A covering index is an index that contains all the columns a query needs, allowing the database to answer the query entirely from the index without ever accessing the underlying table data (the heap or clustered index). When the query planner detects this, it performs an index-only scan — a major performance optimization.
Why it matters
Recall that a normal secondary index lookup in InnoDB requires a double lookup: search the secondary index to get the primary key, then search the clustered index to get the full row. This second lookup is called a bookmark lookup or table access by index rowid. If the query only needs columns that are already in the secondary index, the bookmark lookup is completely unnecessary.
For example, if you have an index on (email) and run SELECT email FROM users WHERE email = 'alice@example.com', the database can return email directly from the index leaf node without touching the clustered index at all.
The INCLUDE Clause (PostgreSQL)
PostgreSQL supports the INCLUDE clause, which adds non-key columns to the index leaf nodes without affecting the sort order:
CREATE INDEX idx_email_inc ON users(email) INCLUDE (name, created_at);
This index is sorted by email (the key column), and each leaf node also stores name and created_at as payload. A query like SELECT name, created_at FROM users WHERE email = 'alice@example.com' becomes an index-only scan. The included columns are NOT part of the sort key, so they do not affect the index's ordering or range-scan behavior.
How to identify covering index opportunities
In EXPLAIN output, look for:
- PostgreSQL: "Index Only Scan" (covering) vs "Index Scan" (non-covering, requires heap fetch)
- MySQL: "Using index" in the Extra column means covering
- SQL Server: "Index Seek" with no "Key Lookup" operator
Trade-offs: Wide vs Narrow Indexes
Making an index wider (more columns) means:
- Larger index size on disk and in the buffer pool
- More maintenance cost on writes (every INSERT/UPDATE/DELETE touches more data)
- Faster reads for queries that are covered
A narrow index (1-2 columns) is small and cheap to maintain but rarely covers queries.
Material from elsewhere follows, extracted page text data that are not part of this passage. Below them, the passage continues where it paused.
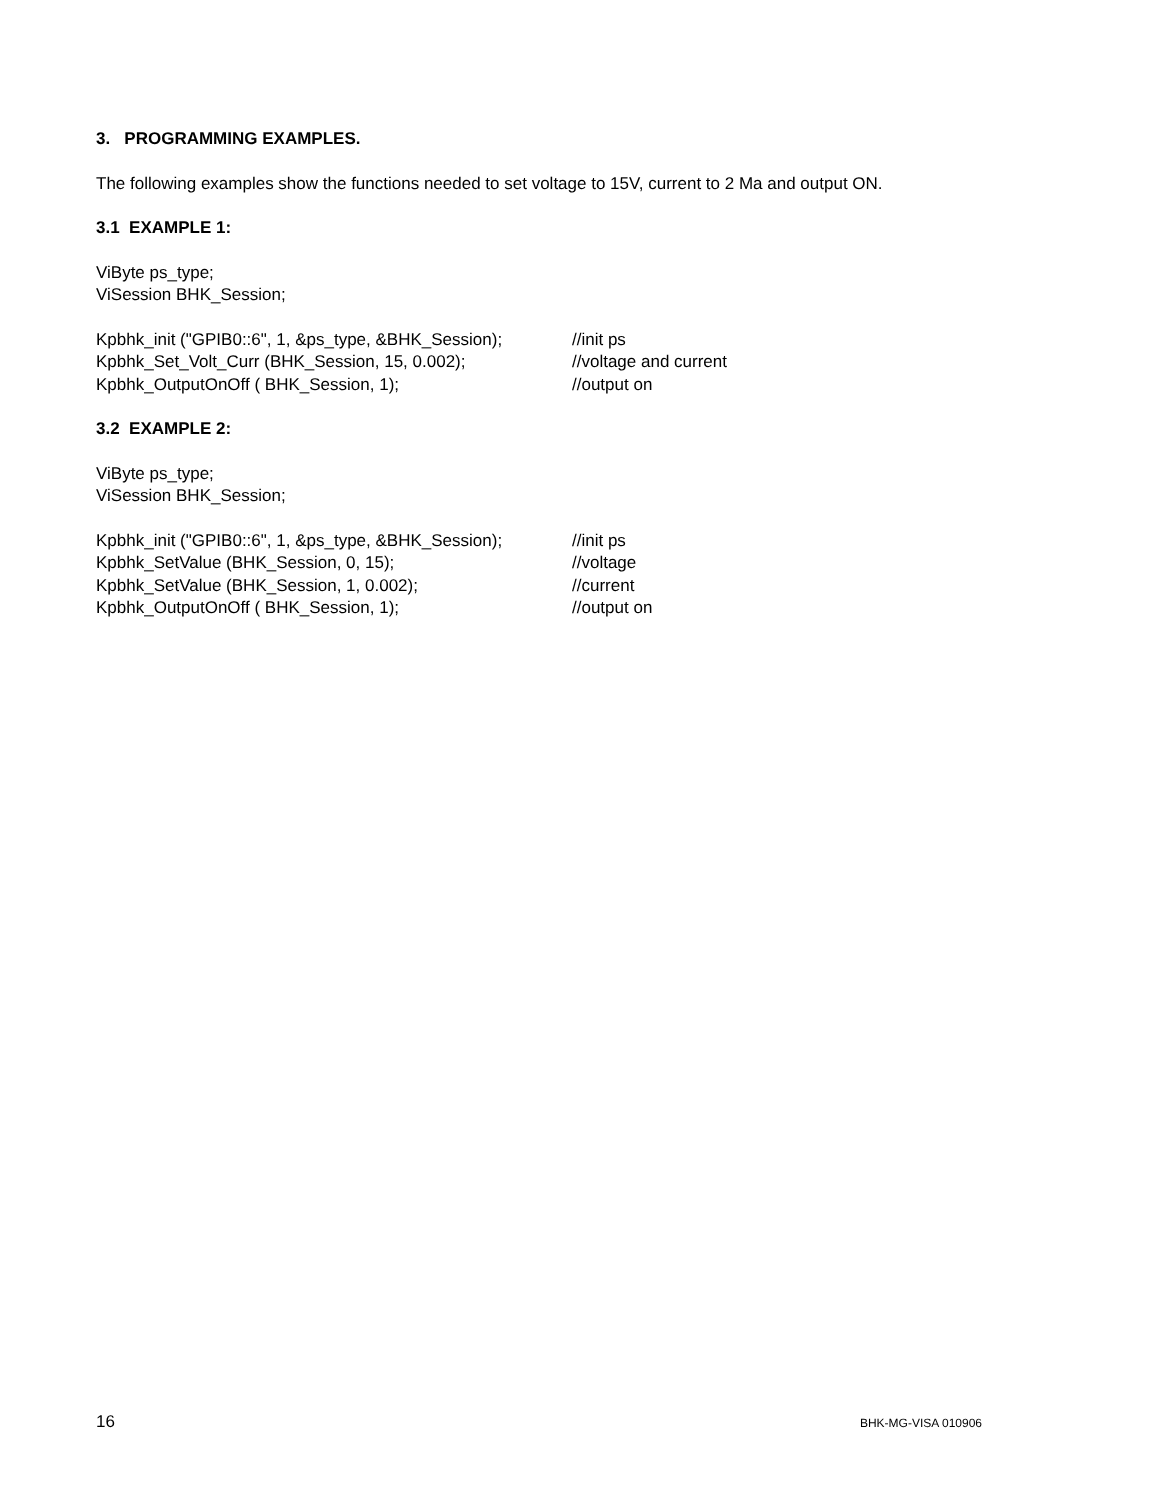3. PROGRAMMING EXAMPLES.
The following examples show the functions needed to set voltage to 15V, current to 2 Ma and output ON.
3.1 EXAMPLE 1:
ViByte ps_type;
ViSession BHK_Session;
| Kpbhk_init ("GPIB0::6", 1, &ps_type, &BHK_Session); | //init ps |
| Kpbhk_Set_Volt_Curr (BHK_Session, 15, 0.002); | //voltage and current |
| Kpbhk_OutputOnOff ( BHK_Session, 1); | //output on |
3.2 EXAMPLE 2:
ViByte ps_type;
ViSession BHK_Session;
| Kpbhk_init ("GPIB0::6", 1, &ps_type, &BHK_Session); | //init ps |
| Kpbhk_SetValue (BHK_Session, 0, 15); | //voltage |
| Kpbhk_SetValue (BHK_Session, 1, 0.002); | //current |
| Kpbhk_OutputOnOff ( BHK_Session, 1); | //output on |
16 BHK-MG-VISA 010906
A wide index (many columns or with INCLUDE) is expensive to maintain but eliminates table lookups for specific queries. The decision depends on the workload: read-heavy systems benefit more from covering indexes.
Composite Index as Covering Index
A composite index on (a, b, c) naturally covers any query that only needs columns a, b, and/or c. This is a common pattern: designing a composite index that serves both as a search index AND a covering index for the most frequent queries.
Real-Life: Eliminating Bookmark Lookups
An e-commerce dashboard runs this query thousands of times per minute:
SELECT order_id, total, status
FROM orders
WHERE customer_id = ?
ORDER BY created_at DESC
LIMIT 20;
Without a covering index:
A secondary index on (customer_id, created_at) speeds up the lookup and ordering, but the database must do a bookmark lookup for each of the 20 rows to retrieve order_id, total, and status from the clustered index. That is 20 extra random I/O operations.
With a covering index:
CREATE INDEX idx_orders_covering
ON orders(customer_id, created_at DESC)
INCLUDE (order_id, total, status);
Now the index contains everything the query needs. The database:
- Seeks to
customer_id = ?in the index. - Reads the first 20 entries (already sorted by
created_at DESC). - Returns
order_id,total,statusdirectly from the index leaf. - Zero bookmark lookups. All data comes from the index.
Impact: This reduced p99 query latency from 12ms to 0.8ms in a real production system — a 15x improvement — because it eliminated 20 random disk reads per query.